The World Council of Credit Unions (WOCCU) has given support to three women credit union leaders to increase financial literacy in their communities.

Each year WOCCU awards grants to members of its Global Women’s Leadership Network. This year’s winners are: Kruewan Chonalanai, executive director of Credit Union Development Institute at Credit Union League of Thailand; Eleonora Zgonjanin Petrovic, chief executive of FULM Saving House in Macedonia; and Juliet C. Rawlinson, microfinance manager at Paglaum Multi-Purpose Cooperative in the Philippines.

Brian Branch, president and chief executive of WOCCU, said: “The Global Women’s Leadership Network is about helping women make a difference in the lives of each other, their members and their communities. The empowerment grants allow members of the network to do so by volunteering in the field to help these women make that difference.”

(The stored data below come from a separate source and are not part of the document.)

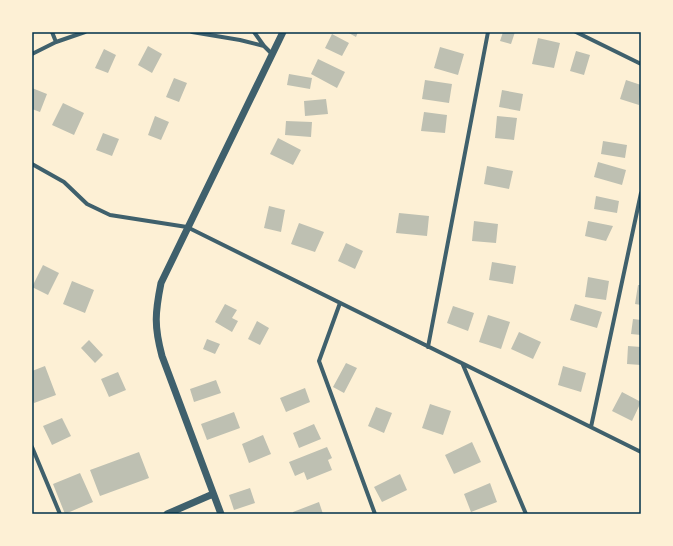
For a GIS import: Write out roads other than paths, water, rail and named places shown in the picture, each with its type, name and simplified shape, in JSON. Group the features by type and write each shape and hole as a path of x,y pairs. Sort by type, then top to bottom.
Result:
{"street":[{"path":"52,32 56,42"},
{"path":"32,54 56,42 85,32"},
{"path":"192,32 240,40 264,46"},
{"path":"254,32 272,54"},
{"path":"221,514 162,356 156,332 156,310 161,283 283,32"},
{"path":"428,347 488,32"},
{"path":"576,32 641,64"},
{"path":"32,164 64,182 87,204 110,215 187,227 641,452"},
{"path":"591,427 641,193"},
{"path":"340,303 319,361 375,514"},
{"path":"463,365 526,514"},
{"path":"32,447 60,514"},
{"path":"167,514 213,494"}]}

The network offers scholarships to encourage emerging female credit union leaders to attend the annual World Credit Union Conference. This year applicants had to include project proposals to improve access to credit, loans, savings and leadership opportunities for women in their communities. They presented their ideas at the Global Women’s Leadership Forum in Denver, USA on 13 July.

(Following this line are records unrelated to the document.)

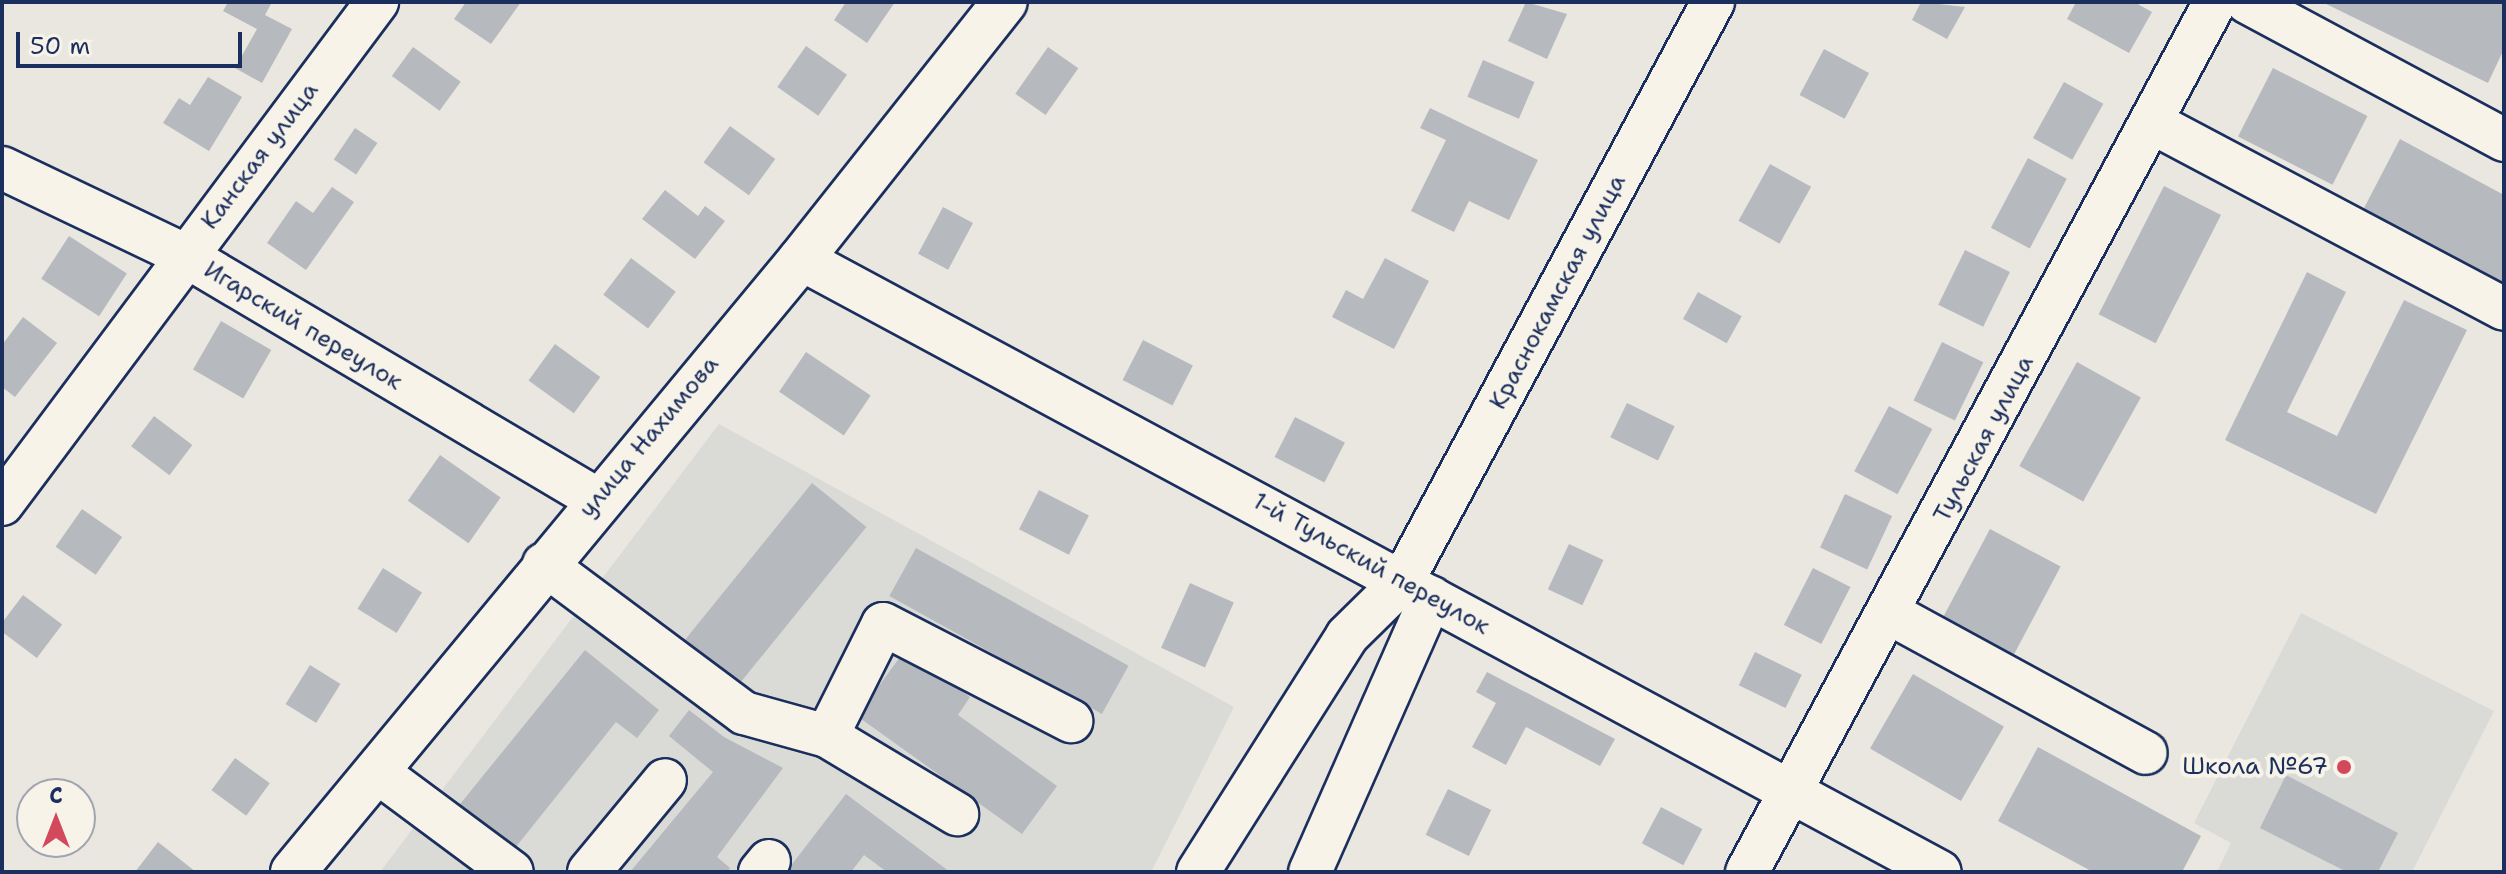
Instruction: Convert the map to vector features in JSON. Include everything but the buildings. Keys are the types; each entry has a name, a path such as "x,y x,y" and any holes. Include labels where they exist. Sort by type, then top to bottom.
{"main road":[{"name":"улица Нахимова","path":"293,872 596,499 801,259 1005,2"}],"street":[{"name":"Канская улица","path":"2,504 184,255 377,2"},
{"name":"Краснокамская улица","path":"1310,872 1416,590 1713,2"},
{"name":"Тульская улица","path":"1747,872 1891,614 2215,2"},
{"path":"2247,2 2504,140"},
{"path":"2151,122 2504,309"},
{"name":"Игарский переулок","path":"2,168 184,255 596,499"},
{"name":"1-й Тульский переулок","path":"801,259 1940,872"},
{"path":"544,564 744,713 827,736 957,814"},
{"path":"1198,872 1347,636 1416,590"},
{"path":"1891,614 2146,753"},
{"path":"827,736 883,624 1071,721"},
{"path":"376,771 512,872"},
{"path":"589,872 665,780"}],"shaded area":[{"path":"719,424 1234,707 1151,872 380,872"},
{"name":"Школа №67","path":"2301,613 2494,711 2412,872 2217,872 2231,843 2194,823"}],"place":[{"name":"Школа №67","path":"2344,767"}]}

Ms Chonalanai’s project involves setting up a social media platform and translation service. She explained: “It will be a collaborative method which draws on the expertise of Network members worldwide, the support of our local Sister Societies in Thailand, the Philippins and Nepal, and the help of the team at the Credit Union Development Institute and the Thai League’s Women’s Chapter Committee. Together we will be able to share the benefits of the network with our local co-operatives and encourage more women into leadership roles”.

In the Philippines Juliet C. Rawlinson will use the empowerment grant to support a higher number of female entrepreneurs and provide special training for women in rural communities. She is the officer in charge for the Business Development Center and Services (BDS), which was developed though the empowerment grant project of Elenita San Roque, chief executive of the Association of Asian Confederation of Credit Unions.

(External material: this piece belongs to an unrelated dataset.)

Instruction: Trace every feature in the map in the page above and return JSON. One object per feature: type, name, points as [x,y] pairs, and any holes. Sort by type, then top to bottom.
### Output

“Winning the empowerment grant is a great honour,” said Ms Rawlinson. “Through it we can better help the community and enhance services to the less fortunate. With the support of the network, we will break down barriers for rural women, ignite their entrepreneurial spirit, and show there is hope for changing lives from the bottom to the top.”

The third winner of the grant, Eleonora Zgonjanin Petrovic aims to create a corporate exchange program through her credit union that will draw on network support and expertise to develop a communication strategy for financially excluded women and youth in Macedonia.

She added: “Attending the World Credit Union Conference was a wonderful learning experience and a long term investment for FULM.”